- **AIM OF THE TASK**:
Pick out each line in the listing below that contains the string "данных", and copy those lines.

- **STORED DATA**:
►

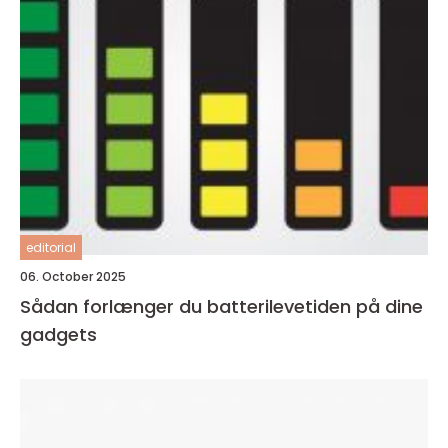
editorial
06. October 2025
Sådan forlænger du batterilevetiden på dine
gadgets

◄
►

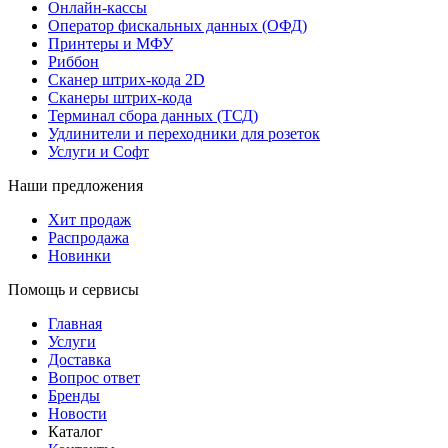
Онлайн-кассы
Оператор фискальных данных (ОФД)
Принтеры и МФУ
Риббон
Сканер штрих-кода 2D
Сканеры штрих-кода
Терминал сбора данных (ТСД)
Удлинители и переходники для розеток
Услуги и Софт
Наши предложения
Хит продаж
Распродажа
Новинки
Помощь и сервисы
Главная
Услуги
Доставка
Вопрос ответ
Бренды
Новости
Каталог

◄

- **ANSWER TO THIS TASK**:
Оператор фискальных данных (ОФД)
Терминал сбора данных (ТСД)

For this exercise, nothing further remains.